14 May 1992: Indicted for indirect complicity in manslaughter (68 documented counts) in connection with the alleged “shoot to kill” orders given to East German border guards and the implementation of other lethal inter-German border fortification methods.
Aug 1992: Released for health reasons.
12 Nov 1992: One of six defendants, including former East German leader Erich Honecker, placed on trial in Berlin for indirect complicity in 68 counts of manslaughter at the Berlin Wall and along the inter-German border. Only one day after the trial began, the court temporarily suspended proceedings against Stoph as he was experiencing heart trouble – all charges against him were dropped in July 1993. Shortly thereafter, the court also suspended proceedings against defendant Armeegeneral Erich Mielke, the former Minister for State Security, as he was simultaneously being tried for two murders committed in 1931. (Previously indicted for murdering two Berlin police captains, Paul Anlauf and Franz Lenck, on 9 Aug 1931, Mielke was sentenced to six years’ imprisonment for this crime in Oct 1993. He was released for health reasons in Aug 1995.) On 12 Jan 1993, the proceedings were likewise dropped against Honecker due to the advanced state of his liver cancer. The three remaining defendants, Armeegeneral Dipl.-Mil. Heinz Keßler, Generaloberst Dipl.-Mil. Fritz Streletz and former Suhl district SED secretary Hans Albrecht, were convicted and sentenced to prison terms in Sep 1993.
10 Oct 1994: The Berlin Administrative Court decreed that Stoph could not have his seized 1990 bank savings valued at 200.000 DM. The court noted the former politician had acquired the money by abuse of his state position.
13 Apr 1999: Died in Berlin.

Major Decorations

Title of Honor “Hero of the German Democratic Republic” (9 July 1984)
Title of Honor “Hero of Labor” (two awards: 1964 and 1979)
Karl Marx Order (four awards: 1969, 1974, 1984 and 1989)
Honor Clasp to the Fatherland’s Merit Order in Gold (1965)
Fatherland’s Merit Order in Gold (1954)
Order of the Banner of Labor (1964)
Order of Lenin – USSR (1984)
Medal for Fighters against Fascism, 1933-1945 (6 Sep 1958)
Decoration of the German People’s Police


Willi’s older brother Kurt Werner Stoph (10 Sep 1912-30 Apr 1980) served as an SED functionary and State Secretary for the Administration of the State Reserve from 1953-1979.

Sources used

Diedrich, Torsten & Wenzke, Rüdiger. Die getarnte Armee. Geschichte der Kasernierten Volkspolizei der DDR 1952-1956. Ch.
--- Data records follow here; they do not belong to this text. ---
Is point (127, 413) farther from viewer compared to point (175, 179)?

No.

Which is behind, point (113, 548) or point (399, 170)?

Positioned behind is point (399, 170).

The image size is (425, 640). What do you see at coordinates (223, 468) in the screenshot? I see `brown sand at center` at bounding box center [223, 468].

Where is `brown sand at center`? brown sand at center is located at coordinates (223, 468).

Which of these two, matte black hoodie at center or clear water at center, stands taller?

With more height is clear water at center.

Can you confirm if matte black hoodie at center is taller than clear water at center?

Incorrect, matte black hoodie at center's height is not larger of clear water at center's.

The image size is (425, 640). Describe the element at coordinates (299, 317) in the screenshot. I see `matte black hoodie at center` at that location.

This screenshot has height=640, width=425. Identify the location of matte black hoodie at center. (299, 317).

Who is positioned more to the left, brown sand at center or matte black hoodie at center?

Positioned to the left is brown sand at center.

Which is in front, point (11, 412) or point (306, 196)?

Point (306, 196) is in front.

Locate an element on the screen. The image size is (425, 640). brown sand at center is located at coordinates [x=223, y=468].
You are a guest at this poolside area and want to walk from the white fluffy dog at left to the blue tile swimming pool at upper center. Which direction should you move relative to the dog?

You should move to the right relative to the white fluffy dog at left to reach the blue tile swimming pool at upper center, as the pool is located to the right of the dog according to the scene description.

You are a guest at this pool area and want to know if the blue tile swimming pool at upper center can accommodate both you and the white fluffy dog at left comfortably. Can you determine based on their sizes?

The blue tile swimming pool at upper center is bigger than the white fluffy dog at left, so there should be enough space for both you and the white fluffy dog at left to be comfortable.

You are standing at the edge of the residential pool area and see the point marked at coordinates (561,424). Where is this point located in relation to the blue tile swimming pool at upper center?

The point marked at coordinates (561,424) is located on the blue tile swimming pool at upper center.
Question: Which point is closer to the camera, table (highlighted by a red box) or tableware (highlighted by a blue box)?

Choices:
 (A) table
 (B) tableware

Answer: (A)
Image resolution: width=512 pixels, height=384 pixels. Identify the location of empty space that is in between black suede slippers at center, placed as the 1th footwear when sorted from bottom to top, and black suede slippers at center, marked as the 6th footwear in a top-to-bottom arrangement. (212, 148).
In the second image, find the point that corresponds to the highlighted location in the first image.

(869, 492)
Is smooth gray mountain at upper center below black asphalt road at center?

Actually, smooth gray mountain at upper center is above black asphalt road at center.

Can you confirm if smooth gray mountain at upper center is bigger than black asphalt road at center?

Links Verlag, Berlin, Germany, 2003.
Ehlert, Hans & Wagner, Armin (editors). Genosse General! Die Militärelite der DDR in biografischen Skizzen. Ch. Links Verlag, Berlin, Germany, 2003.
Froh, Klaus & Wenzke, Rüdiger. Die Generale und Admirale der NVA: Ein biographisches Handbuch. Ch. Links Verlag, Berlin, Germany, 2000.
Maier, Charles S. Dissolution: The Crisis of Communism and the End of East Germany. Princeton University Press, Princeton, New Jersey, 1999.
McAdams, A. James. Judging the Past in Unified Germany. Cambridge University Press, Cambridge, United Kingdom, 2001.